— Activity —
Each line of the records below that holds "rule" should be copied out.

======

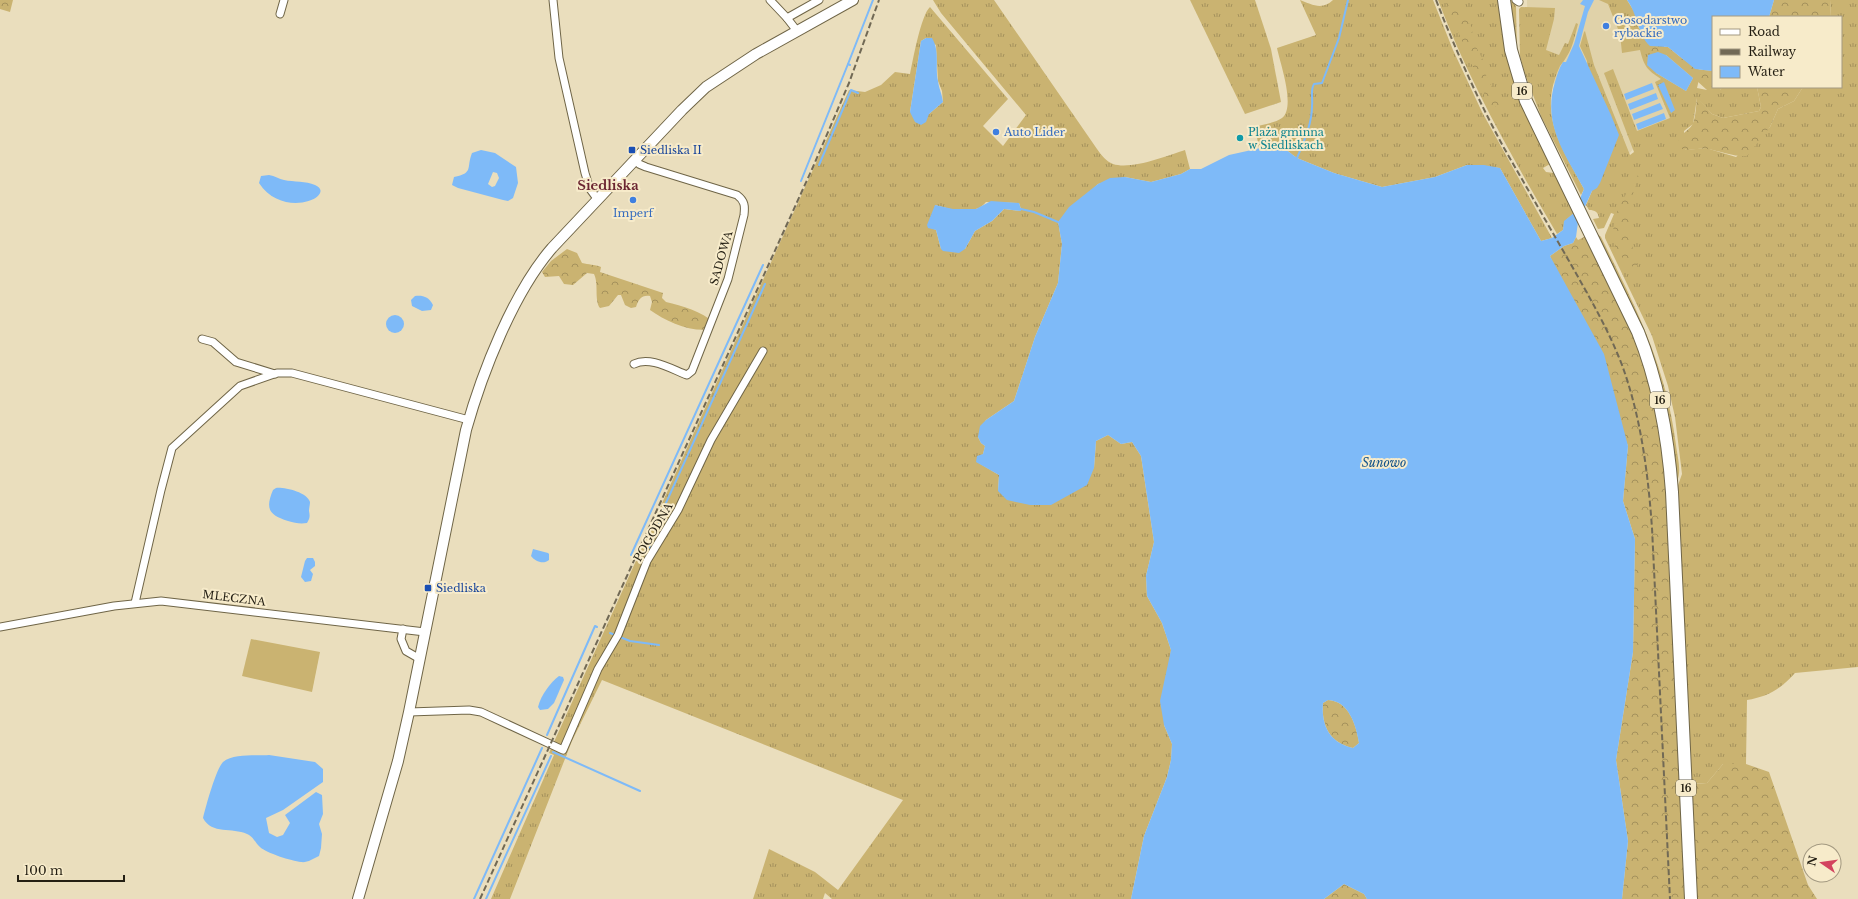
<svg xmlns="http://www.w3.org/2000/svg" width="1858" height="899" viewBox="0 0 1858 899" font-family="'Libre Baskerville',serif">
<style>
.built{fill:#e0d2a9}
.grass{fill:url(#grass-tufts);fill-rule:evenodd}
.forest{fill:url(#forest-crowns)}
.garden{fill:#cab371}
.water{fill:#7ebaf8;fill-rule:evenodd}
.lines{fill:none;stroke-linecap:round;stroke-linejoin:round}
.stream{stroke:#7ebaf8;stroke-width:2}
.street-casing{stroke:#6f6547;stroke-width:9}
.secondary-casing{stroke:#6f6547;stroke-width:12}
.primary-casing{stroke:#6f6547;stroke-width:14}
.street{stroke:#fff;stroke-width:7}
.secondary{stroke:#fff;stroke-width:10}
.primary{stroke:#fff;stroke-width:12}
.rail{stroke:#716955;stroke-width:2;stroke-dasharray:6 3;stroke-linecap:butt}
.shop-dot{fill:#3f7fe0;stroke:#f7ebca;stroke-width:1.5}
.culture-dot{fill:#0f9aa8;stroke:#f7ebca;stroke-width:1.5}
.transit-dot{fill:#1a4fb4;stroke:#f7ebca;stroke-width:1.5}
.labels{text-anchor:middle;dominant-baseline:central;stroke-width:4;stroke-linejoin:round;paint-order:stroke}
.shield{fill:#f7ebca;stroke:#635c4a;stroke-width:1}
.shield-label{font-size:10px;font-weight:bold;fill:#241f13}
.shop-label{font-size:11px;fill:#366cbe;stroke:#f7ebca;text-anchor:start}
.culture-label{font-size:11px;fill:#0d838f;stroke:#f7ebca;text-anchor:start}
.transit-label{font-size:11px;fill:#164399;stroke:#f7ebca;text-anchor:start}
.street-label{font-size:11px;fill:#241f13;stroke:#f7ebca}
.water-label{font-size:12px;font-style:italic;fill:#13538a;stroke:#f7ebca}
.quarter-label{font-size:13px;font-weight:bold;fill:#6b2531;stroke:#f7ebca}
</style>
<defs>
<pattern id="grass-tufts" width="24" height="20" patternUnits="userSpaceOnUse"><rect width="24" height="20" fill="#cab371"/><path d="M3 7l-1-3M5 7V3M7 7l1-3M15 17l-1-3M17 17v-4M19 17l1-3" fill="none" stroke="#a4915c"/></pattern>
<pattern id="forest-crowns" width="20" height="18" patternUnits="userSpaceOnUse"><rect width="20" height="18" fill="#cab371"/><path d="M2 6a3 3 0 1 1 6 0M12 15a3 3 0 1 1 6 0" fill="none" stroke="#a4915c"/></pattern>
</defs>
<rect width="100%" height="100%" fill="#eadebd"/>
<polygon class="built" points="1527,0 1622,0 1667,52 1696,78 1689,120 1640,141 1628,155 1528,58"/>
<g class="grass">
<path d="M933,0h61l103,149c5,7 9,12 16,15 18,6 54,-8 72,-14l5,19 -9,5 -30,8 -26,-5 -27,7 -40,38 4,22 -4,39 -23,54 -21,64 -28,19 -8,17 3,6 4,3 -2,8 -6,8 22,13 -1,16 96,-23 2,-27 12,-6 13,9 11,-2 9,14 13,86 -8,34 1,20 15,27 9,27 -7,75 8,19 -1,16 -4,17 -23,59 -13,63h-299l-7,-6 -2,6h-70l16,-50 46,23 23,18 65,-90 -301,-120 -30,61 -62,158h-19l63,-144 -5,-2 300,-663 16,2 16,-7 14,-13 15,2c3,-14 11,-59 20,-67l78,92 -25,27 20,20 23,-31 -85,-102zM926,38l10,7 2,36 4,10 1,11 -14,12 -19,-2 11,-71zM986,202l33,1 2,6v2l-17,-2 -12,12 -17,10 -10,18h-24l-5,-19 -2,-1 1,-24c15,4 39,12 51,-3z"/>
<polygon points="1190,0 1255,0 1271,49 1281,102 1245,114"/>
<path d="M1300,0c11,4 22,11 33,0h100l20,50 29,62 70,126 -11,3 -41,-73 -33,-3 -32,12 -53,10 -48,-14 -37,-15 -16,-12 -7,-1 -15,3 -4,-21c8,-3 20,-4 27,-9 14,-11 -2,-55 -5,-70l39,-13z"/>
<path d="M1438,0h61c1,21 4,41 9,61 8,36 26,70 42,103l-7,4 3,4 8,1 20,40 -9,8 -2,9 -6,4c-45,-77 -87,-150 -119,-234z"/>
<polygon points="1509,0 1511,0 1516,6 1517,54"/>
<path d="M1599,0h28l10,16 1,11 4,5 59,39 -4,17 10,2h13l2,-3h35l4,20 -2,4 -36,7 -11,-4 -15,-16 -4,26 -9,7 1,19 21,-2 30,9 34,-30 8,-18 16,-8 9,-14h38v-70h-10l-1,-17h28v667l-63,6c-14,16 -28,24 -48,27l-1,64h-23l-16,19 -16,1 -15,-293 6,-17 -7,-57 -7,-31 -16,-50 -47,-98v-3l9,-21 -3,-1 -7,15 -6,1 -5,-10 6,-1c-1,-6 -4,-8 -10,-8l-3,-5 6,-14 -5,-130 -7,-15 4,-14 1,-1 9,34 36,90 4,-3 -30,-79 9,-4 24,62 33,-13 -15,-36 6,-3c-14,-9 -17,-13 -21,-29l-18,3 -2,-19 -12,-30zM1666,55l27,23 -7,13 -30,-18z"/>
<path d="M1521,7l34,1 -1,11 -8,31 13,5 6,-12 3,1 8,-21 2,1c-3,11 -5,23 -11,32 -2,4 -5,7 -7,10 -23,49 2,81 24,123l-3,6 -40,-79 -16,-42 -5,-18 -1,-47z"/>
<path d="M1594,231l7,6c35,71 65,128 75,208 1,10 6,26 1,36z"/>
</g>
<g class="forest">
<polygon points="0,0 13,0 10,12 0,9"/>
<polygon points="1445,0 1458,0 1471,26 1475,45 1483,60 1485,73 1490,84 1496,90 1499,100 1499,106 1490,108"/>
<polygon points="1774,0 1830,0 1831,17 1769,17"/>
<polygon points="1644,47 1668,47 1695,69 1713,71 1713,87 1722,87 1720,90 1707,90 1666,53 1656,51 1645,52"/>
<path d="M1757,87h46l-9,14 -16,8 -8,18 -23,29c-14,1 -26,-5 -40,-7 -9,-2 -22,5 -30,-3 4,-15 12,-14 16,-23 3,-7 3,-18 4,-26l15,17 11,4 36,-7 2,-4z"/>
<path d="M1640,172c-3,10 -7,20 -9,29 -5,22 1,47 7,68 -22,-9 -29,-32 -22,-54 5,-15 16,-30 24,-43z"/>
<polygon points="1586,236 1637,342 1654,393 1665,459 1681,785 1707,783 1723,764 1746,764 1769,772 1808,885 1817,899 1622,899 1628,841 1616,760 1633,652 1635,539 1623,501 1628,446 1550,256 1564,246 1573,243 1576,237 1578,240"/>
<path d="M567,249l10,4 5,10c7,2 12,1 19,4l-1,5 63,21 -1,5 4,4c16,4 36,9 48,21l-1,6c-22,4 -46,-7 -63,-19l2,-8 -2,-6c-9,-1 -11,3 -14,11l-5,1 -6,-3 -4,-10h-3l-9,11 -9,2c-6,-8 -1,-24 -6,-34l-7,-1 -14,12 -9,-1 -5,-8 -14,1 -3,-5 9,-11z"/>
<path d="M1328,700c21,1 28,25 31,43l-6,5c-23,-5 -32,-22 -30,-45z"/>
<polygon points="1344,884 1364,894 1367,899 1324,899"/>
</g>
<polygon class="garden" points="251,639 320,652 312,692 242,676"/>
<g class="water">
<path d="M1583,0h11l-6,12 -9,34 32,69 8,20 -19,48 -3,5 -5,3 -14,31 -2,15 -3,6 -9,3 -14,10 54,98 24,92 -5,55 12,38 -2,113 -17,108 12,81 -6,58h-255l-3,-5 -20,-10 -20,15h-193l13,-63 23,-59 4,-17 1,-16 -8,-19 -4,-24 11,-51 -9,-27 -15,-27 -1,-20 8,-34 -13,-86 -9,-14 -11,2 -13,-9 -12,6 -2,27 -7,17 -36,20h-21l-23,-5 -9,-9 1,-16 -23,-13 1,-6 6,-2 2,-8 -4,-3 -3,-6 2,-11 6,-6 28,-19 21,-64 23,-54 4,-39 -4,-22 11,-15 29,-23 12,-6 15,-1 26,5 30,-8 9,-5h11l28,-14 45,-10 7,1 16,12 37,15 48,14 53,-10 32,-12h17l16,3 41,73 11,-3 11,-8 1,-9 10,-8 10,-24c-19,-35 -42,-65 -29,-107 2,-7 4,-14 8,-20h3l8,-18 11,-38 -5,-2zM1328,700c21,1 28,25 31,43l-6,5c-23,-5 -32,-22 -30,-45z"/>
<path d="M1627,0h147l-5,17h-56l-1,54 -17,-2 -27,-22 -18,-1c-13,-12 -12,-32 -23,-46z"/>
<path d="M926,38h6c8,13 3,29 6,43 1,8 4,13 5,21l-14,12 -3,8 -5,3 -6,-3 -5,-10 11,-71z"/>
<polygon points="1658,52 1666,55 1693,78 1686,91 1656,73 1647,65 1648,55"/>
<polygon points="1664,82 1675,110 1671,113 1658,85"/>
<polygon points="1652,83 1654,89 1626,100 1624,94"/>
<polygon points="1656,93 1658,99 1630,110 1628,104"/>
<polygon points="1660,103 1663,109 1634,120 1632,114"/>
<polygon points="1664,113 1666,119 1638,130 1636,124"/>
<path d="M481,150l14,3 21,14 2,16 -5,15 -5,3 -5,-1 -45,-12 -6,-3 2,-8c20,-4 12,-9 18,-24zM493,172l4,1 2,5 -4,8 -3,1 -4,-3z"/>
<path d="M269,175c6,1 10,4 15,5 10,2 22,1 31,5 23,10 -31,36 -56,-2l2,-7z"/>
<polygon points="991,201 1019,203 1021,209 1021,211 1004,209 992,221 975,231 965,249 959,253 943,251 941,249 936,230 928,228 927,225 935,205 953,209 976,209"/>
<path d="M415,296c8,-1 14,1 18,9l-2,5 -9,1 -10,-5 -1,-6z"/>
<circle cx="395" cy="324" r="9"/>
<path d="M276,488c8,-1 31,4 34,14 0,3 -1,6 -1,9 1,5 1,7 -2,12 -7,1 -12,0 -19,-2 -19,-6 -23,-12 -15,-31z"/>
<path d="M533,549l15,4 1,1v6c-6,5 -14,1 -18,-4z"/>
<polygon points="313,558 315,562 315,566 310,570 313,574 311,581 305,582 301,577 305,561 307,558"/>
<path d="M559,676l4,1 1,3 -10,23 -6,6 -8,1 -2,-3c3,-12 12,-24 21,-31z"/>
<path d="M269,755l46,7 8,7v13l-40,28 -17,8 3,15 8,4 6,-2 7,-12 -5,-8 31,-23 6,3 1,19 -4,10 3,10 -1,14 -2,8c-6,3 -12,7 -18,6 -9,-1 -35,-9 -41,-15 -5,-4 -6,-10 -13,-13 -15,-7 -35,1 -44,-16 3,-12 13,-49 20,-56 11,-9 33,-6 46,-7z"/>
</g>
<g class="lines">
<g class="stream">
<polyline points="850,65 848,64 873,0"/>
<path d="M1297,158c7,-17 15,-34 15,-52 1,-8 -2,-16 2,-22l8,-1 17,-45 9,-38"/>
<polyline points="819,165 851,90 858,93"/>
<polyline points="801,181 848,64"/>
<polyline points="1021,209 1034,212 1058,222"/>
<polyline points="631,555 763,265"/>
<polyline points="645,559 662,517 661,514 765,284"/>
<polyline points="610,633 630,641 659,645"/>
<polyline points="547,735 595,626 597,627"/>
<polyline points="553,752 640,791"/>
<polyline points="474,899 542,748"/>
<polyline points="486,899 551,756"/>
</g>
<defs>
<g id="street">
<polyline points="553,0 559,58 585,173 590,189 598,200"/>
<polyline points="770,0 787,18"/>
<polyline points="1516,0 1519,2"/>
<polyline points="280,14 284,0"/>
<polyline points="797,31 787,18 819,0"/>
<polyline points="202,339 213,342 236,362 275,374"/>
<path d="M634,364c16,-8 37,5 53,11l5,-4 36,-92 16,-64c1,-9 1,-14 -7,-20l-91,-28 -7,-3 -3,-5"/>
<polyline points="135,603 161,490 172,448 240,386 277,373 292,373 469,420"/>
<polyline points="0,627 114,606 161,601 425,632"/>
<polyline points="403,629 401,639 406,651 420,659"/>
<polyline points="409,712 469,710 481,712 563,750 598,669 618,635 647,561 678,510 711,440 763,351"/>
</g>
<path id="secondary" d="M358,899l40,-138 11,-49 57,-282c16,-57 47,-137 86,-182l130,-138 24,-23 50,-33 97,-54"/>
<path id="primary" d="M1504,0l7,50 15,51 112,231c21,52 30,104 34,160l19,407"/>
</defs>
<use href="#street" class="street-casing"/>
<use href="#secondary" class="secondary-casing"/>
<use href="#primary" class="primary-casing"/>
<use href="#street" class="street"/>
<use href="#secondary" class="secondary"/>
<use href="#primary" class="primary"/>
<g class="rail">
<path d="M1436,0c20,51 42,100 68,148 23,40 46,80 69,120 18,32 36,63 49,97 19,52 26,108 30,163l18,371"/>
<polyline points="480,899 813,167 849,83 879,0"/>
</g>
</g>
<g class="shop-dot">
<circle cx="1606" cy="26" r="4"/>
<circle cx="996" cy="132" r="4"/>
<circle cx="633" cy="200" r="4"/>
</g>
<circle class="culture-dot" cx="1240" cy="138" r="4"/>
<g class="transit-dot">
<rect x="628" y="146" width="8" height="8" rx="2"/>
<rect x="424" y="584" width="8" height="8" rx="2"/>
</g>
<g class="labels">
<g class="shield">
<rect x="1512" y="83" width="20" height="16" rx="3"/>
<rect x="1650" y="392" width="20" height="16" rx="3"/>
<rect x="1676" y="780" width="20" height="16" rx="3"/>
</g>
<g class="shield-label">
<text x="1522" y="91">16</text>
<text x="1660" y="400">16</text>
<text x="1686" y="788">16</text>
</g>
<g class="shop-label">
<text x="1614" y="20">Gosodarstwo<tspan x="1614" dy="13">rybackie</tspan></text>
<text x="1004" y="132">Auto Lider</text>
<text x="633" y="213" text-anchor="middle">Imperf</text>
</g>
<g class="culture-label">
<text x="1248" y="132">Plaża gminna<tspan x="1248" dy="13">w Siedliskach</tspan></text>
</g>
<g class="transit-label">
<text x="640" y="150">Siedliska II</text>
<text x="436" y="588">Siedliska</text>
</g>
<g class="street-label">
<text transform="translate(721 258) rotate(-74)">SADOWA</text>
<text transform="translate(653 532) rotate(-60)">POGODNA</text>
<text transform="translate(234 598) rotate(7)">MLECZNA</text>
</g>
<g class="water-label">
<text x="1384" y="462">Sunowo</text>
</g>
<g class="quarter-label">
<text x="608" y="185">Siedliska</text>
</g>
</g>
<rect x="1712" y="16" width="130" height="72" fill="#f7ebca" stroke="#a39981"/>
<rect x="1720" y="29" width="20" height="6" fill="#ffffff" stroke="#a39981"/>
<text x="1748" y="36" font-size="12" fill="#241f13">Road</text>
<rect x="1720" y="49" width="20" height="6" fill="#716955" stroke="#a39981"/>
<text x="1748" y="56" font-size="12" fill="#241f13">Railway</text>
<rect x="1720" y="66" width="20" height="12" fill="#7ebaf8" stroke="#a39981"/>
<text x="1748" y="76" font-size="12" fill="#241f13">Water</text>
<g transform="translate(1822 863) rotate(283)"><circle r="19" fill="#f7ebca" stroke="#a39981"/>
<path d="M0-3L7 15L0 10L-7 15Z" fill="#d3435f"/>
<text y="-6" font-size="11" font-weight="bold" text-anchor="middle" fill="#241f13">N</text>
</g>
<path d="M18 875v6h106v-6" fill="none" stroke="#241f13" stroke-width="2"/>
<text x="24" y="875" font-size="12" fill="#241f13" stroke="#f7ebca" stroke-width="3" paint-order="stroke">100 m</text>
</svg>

======

— Result of this task —
.grass{fill:url(#grass-tufts);fill-rule:evenodd}
.water{fill:#7ebaf8;fill-rule:evenodd}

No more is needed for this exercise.